ENTRIES SUPPLIED: Begin

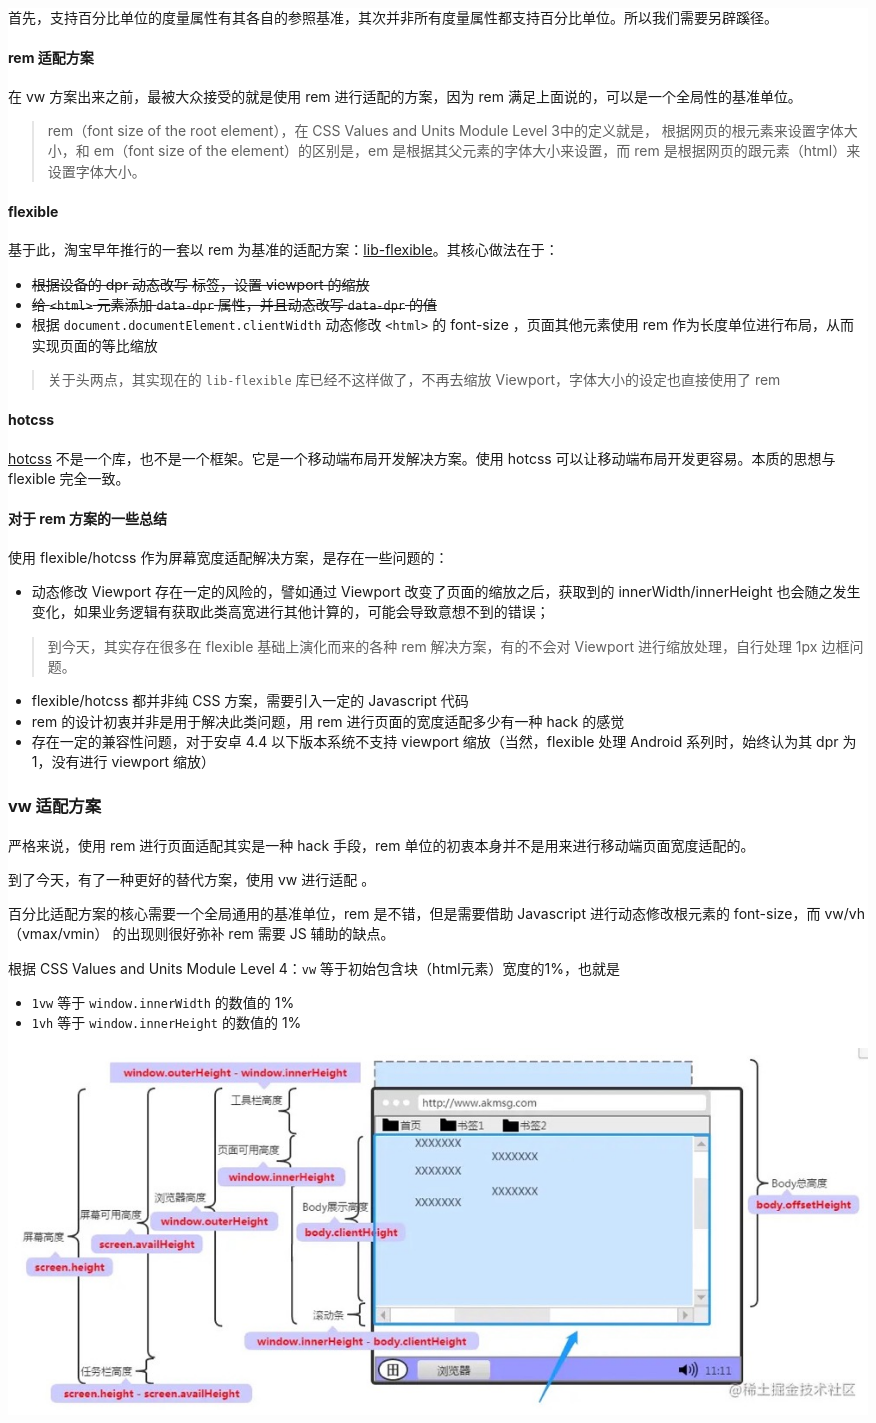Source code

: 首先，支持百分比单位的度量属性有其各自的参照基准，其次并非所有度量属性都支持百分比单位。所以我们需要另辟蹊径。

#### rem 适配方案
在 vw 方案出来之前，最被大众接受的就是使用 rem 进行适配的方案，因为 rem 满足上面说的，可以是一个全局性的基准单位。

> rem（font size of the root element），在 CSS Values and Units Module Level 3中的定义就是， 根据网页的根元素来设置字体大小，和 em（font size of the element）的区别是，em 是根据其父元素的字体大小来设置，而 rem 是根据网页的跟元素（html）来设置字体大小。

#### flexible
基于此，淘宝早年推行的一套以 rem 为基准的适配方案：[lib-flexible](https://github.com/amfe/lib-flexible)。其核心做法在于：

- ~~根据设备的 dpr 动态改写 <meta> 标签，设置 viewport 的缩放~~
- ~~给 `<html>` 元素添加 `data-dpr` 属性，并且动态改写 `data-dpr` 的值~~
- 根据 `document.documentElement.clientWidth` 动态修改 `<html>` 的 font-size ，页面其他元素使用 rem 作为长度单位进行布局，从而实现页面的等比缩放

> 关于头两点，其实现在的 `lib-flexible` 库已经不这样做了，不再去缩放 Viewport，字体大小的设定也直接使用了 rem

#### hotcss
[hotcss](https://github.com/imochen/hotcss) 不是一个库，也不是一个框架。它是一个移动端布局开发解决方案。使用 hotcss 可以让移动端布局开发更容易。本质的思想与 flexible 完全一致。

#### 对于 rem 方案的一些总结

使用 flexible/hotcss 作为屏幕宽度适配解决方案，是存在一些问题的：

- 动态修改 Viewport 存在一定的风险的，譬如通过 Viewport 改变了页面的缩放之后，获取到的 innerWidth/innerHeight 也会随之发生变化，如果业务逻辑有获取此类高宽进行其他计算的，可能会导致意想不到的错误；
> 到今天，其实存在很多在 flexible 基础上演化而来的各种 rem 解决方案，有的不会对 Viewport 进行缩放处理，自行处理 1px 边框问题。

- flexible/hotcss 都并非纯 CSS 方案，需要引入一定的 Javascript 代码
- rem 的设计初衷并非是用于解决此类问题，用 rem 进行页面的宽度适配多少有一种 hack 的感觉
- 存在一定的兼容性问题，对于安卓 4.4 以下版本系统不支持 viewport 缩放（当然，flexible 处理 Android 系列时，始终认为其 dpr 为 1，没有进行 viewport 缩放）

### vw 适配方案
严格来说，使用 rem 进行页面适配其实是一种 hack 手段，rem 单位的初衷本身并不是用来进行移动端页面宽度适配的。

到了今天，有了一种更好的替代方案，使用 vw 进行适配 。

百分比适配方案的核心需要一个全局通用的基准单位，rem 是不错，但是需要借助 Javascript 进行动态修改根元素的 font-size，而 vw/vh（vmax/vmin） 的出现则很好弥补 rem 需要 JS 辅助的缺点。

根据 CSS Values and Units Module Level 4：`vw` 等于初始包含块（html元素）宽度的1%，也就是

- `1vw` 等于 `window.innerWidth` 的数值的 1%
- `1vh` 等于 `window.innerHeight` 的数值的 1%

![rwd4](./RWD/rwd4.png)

ENTRIES SUPPLIED: End
ENTRIES SUPPLIED: Begin

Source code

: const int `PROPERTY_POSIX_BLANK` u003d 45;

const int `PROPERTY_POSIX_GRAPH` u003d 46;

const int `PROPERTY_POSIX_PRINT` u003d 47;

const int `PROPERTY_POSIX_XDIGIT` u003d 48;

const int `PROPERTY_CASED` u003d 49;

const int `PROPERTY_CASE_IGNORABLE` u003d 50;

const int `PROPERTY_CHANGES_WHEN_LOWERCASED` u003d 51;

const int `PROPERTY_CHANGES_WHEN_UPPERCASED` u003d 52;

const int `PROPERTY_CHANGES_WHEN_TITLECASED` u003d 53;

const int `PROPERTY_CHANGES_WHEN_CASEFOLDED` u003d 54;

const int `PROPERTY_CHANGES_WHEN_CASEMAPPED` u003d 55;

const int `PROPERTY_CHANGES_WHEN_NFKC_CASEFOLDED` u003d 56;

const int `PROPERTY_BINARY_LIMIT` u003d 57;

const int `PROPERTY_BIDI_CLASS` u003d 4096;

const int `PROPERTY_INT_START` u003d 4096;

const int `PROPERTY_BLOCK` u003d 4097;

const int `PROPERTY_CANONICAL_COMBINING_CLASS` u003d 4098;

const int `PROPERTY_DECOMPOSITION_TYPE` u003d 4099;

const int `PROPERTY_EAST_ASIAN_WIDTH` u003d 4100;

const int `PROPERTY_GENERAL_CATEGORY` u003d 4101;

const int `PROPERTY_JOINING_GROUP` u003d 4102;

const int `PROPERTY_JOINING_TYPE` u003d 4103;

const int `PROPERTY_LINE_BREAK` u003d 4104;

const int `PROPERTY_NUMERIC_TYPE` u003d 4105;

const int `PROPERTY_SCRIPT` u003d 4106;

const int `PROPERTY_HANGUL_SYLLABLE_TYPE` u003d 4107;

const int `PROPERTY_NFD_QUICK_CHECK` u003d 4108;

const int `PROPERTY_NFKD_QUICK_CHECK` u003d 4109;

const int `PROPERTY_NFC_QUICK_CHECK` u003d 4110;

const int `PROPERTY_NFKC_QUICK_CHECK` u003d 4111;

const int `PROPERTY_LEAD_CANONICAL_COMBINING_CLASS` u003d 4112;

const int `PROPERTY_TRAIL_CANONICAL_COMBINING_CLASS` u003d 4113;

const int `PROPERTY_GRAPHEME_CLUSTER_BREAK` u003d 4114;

ENTRIES SUPPLIED: End

| EXERCISE OBJECTIVE |
Your answer should be the lines of the records that include the word "https".

| SOLVED EXERCISE |
基于此，淘宝早年推行的一套以 rem 为基准的适配方案：[lib-flexible](https://github.com/amfe/lib-flexible)。其核心做法在于：
[hotcss](https://github.com/imochen/hotcss) 不是一个库，也不是一个框架。它是一个移动端布局开发解决方案。使用 hotcss 可以让移动端布局开发更容易。本质的思想与 flexible 完全一致。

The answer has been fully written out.